Nevada’s taxable sales took their worst nose dive in recent memory in May, continuing an extended skid that could affect indicators ranging from joblessness to state budgets.
Taxable sales, which measure purchases of tangible goods, tumbled 21.1 percent statewide, dropping from $4 billion to $3.2 billion year-over-year in May.
Clark County’s businesses sold $2.4 billion worth of goods in May, down 21.9 percent from $3 billion in May 2008.
Brian Gordon, a principal in local research firm Applied Analysis, called the numbers “abysmal.”
“It demonstrates the challenges the market is facing, the challenges Nevada’s residents are dealing with and the output of a tough economic climate,” Gordon said.
May brought the seventh straight month of double-digit declines in statewide taxable sales, which yield tax collections that fund prisons and schools, among other services.
Sales have faltered every month for more than two years; but until November, the drops ranged from 4 percent to 6 percent.
Since fall, taxable sales have fallen at least 11 percent every month. February’s 18.9 percent was the previous worst. Records show May’s drop to be the worst since at least 1980.

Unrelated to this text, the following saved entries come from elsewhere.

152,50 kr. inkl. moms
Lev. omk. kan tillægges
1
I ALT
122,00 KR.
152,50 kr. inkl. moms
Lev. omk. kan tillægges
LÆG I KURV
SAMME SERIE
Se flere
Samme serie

The hardest-hit sectors include construction, wholesale durable goods, dealers of cars and car parts, furniture retailers and sellers of appliances and electronics. All were down at least 30 percent.

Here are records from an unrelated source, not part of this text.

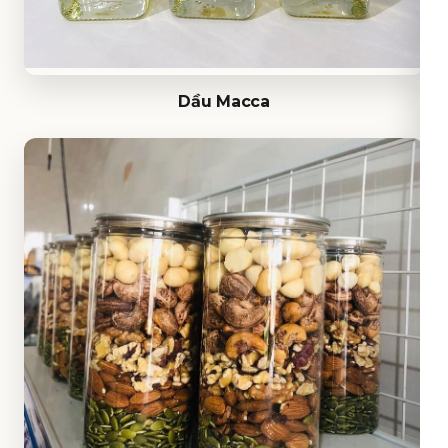
Dầu Macca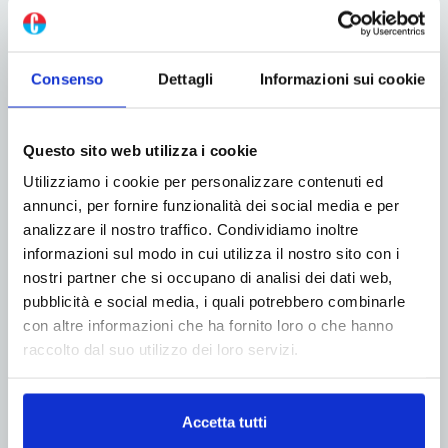
Consenso
Dettagli
Informazioni sui cookie
Questo sito web utilizza i cookie
Utilizziamo i cookie per personalizzare contenuti ed
annunci, per fornire funzionalità dei social media e per
analizzare il nostro traffico. Condividiamo inoltre
informazioni sul modo in cui utilizza il nostro sito con i
nostri partner che si occupano di analisi dei dati web,
pubblicità e social media, i quali potrebbero combinarle
ADV
con altre informazioni che ha fornito loro o che hanno
raccolto dal suo utilizzo dei loro servizi.
Accetta tutti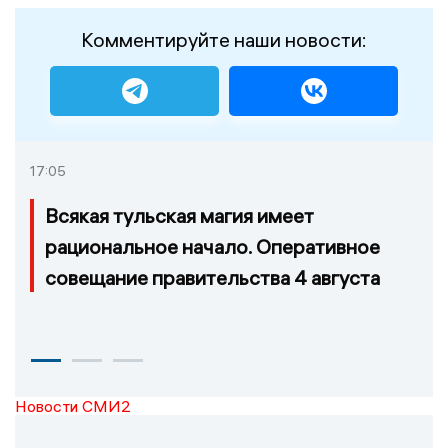
Комментируйте наши новости:
17:05
Всякая тульская магия имеет
рациональное начало. Оперативное
совещание правительства 4 августа
Новости СМИ2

Utilities increased sales by 17.7 percent, while sightseeing transportation saw sales jump 92.6 percent. The combined category of performing arts and spectator sports posted a 4 percent sales gain.

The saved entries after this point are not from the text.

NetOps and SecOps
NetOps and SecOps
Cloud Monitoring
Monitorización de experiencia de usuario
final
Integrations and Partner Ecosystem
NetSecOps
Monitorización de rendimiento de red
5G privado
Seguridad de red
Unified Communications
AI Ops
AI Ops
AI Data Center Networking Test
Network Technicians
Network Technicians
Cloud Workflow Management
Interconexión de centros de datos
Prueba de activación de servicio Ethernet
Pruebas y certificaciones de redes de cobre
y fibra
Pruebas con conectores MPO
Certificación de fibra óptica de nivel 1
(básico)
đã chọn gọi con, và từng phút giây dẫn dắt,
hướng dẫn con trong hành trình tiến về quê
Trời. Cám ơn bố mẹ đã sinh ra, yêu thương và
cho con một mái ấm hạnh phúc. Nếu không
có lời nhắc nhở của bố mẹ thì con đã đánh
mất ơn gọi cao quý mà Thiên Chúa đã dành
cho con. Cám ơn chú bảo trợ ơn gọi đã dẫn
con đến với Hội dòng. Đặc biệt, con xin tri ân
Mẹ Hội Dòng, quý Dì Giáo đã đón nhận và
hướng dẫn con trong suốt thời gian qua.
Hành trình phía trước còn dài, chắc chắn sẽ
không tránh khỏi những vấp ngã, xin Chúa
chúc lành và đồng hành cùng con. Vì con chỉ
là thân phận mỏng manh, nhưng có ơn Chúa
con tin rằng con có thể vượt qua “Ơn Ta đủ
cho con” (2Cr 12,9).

Collections on sin taxes dropped as well, with cigarette levies coming in 1.7 percent, $1.7 million, below forecasts, and liquor-tax collections falling 4.1 percent, or $1.6 million, short of projections.
With statewide unemployment nearly doubling to 12 percent from a year ago, consumers can’t spend the way they did in 2008, Gordon said. Plus, housing values continue to dip, and consumer confidence is near all-time lows.
Also, consumers have boosted their savings rate, which leaves less cash for discretionary purchases, said Keith Schwer, director of the Center for Business and Economic Research at the University of Nevada, Las Vegas.
Constrained spending could mean more pain for consumers and a bleaker state fiscal outlook in coming months.
With sales continuing their free fall, some retailers could close, Gordon said. The result? Even higher unemployment.
The slump also has budgetary implications for the state.
Collections from taxable sales fell 19.3 percent year-over-year in May, to $240.3 million. The general fund portion of sales-and-use tax collections for the first 11 months of fiscal 2009 came in 0.95 percent, $8.1 million, below projections of the Economic Forum, which forecasts tax revenue for state budgeting purposes.
The Economic Forum built the potential for major declines in sales-and-use tax collections into its May forecast, but sales have declined more quickly than the forum anticipated.
Its projections called for an 11.4 percent drop in collections for fiscal 2009, which ran from July 1, 2008, to June 30. With May’s results in and one month left to be reported in the fiscal year, the decrease was 11.9 percent, said Russell Guindon, deputy analyst in the Fiscal Division of the Legislative Counsel Bureau. Taxable sales in June would have to decline only 6.6 percent for fiscal 2009’s numbers to meet expectations, Guindon said.
The forum’s forecast factored in the potential for average declines of around 16 percent a month in the last four months of the year, Guindon said. “They did expect things to be pretty bad for the remainder of fiscal 2009, but things might still be a little worse on average than they expected.”
The new, higher sales tax rate isn’t expected to contribute to further sales declines in the near term. The state’s sales tax rose 0.35 of a percentage point on July 1 to 6.85 percent. In Clark County, the rate went up to 8.1 percent, giving Las Vegas one of the highest sales-tax rates in the country.
Gordon said his firm hasn’t studied the effects of the bigger tax.
Schwer said the tax increase would pose a “marginal, very small impact,” at least in coming months. Research shows it takes time for consumers to find alternatives to cutting back, Schwer said.
In the meantime, the nation’s recession, which Schwer called the worst since the 1930s, will have far greater effects on taxable sales than the higher tax rate will.
The collections slump is expected to continue for the foreseeable future.
A turnaround in the numbers will require improvements in the housing and job markets, Gordon said.
Higher housing values would give consumers an important psychological lift, and lower unemployment would put more money in shoppers’ pockets. Gordon said taxable sales declines could moderate later this year, once the year-over-year numbers are being compared with dismal data from November 2008 and beyond.
Even if the national economy improves, don’t expect Nevada to follow immediately with improved consumer spending, Schwer said.
The recession hit Nevada especially hard: The state has led the nation in foreclosures for most of the past two years, and its unemployment rate is 2.3 percentage points above the national rate of 9.7 percent. That subpar economy should make for a recovery that lags improvements nationwide.
“This is working out as you would expect a recession to work out, but it’s maybe a little difficult for people around here because we haven’t seen this type of economic severity in a long, long time,” Schwer said.